The asteroid will get 10 times closer to Earth than communications satellites currently in orbit, but NASA insists there’s no chance of it hitting Earth.

CAPE CANAVERAL, Fla. — A delivery truck-sized asteroid will whip past Earth Thursday night, in one of the closest such encounters on record.

NASA insists it will be a near miss without the asteroid being able to hit Earth.

NASA said Wednesday that this newly discovered asteroid will zoom 2,200 miles (3,600 kilometers) over the southern tip of South America. That’s ten times closer than the swarm of communications satellites orbiting overhead.

Closest approach is at 7:27 p.m.
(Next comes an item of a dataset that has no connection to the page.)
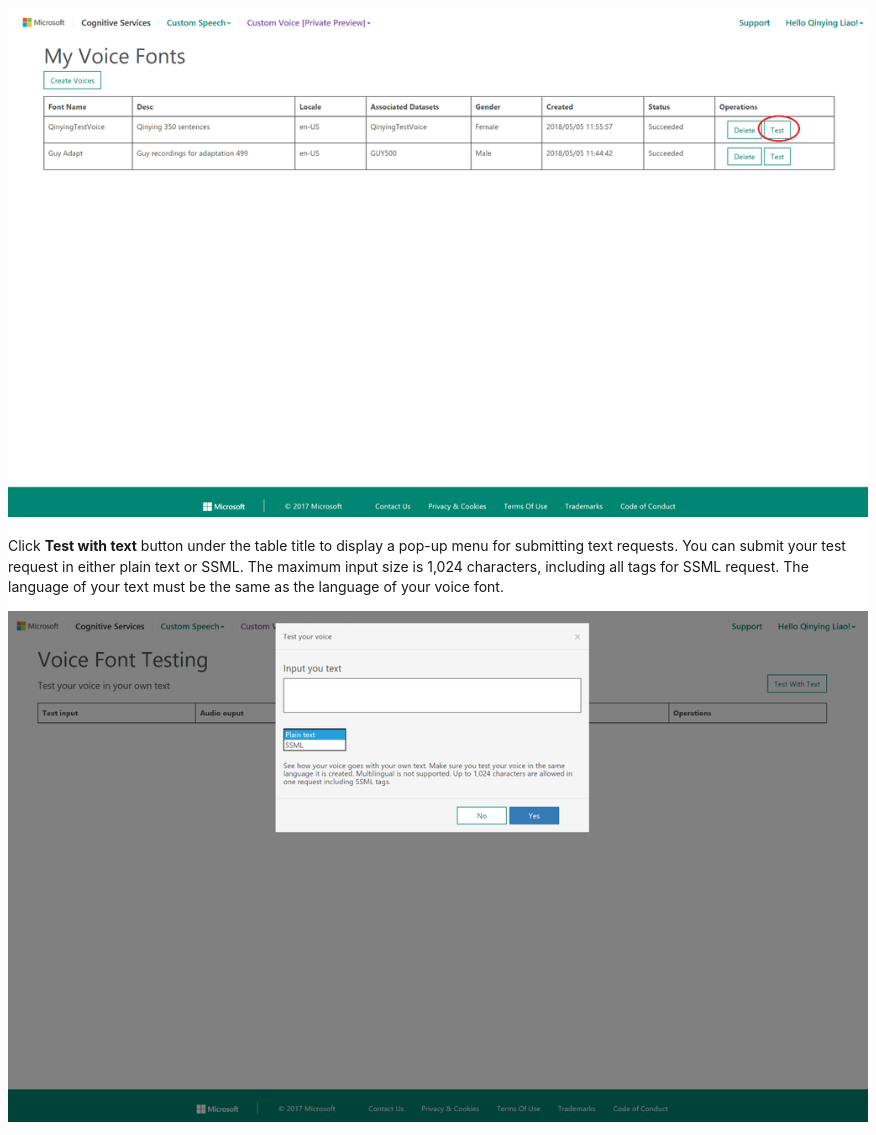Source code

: ![My Voice Fonts, part 2](media/custom-voice/my-voice-fonts2.png)

Click **Test with text** button under the table title to display a pop-up menu for submitting text requests. You can submit your test request in either plain text or SSML. The maximum input size is 1,024 characters, including all tags for SSML request. The language of your text must be the same as the language of your voice font.

![Voice Font Testing](media/custom-voice/voice-font-testing.png)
EST (9:27 p.m. local).

Even if the space rock got much closer, scientists said most of it would burn up in the atmosphere, with some of the larger pieces possibly falling as meteorites.

NASA’s impact hazard rating system, called Scout, quickly ruled out a strike, said its developer Davide Farnocchia, an engineer at the agency’s Jet Propulsion Laboratory in Pasadena, California.

“But despite the very few observations, it was still able to predict that the asteroid would make an extraordinarily close approach to Earth,” Farnocchia said in a statement. “In fact, this is one of the closest objects ever recorded to a known near-Earth planet.”

The asteroid discovered on Saturday, named 2023 BU, is said to have a diameter of between 3.5 meters and 8.5 meters. It was first discovered by the same amateur astronomer in Crimea, Gennady Borisov, who discovered an interstellar comet in 2019. In a matter of days, dozens of observations were made by astronomers around the world, allowing them to refine the asteroid’s orbit.

The asteroid’s orbit is drastically altered by Earth’s gravity as it passes. Instead of orbiting the sun every 359 days, NASA says it will move on an oval orbit that lasts 425 days.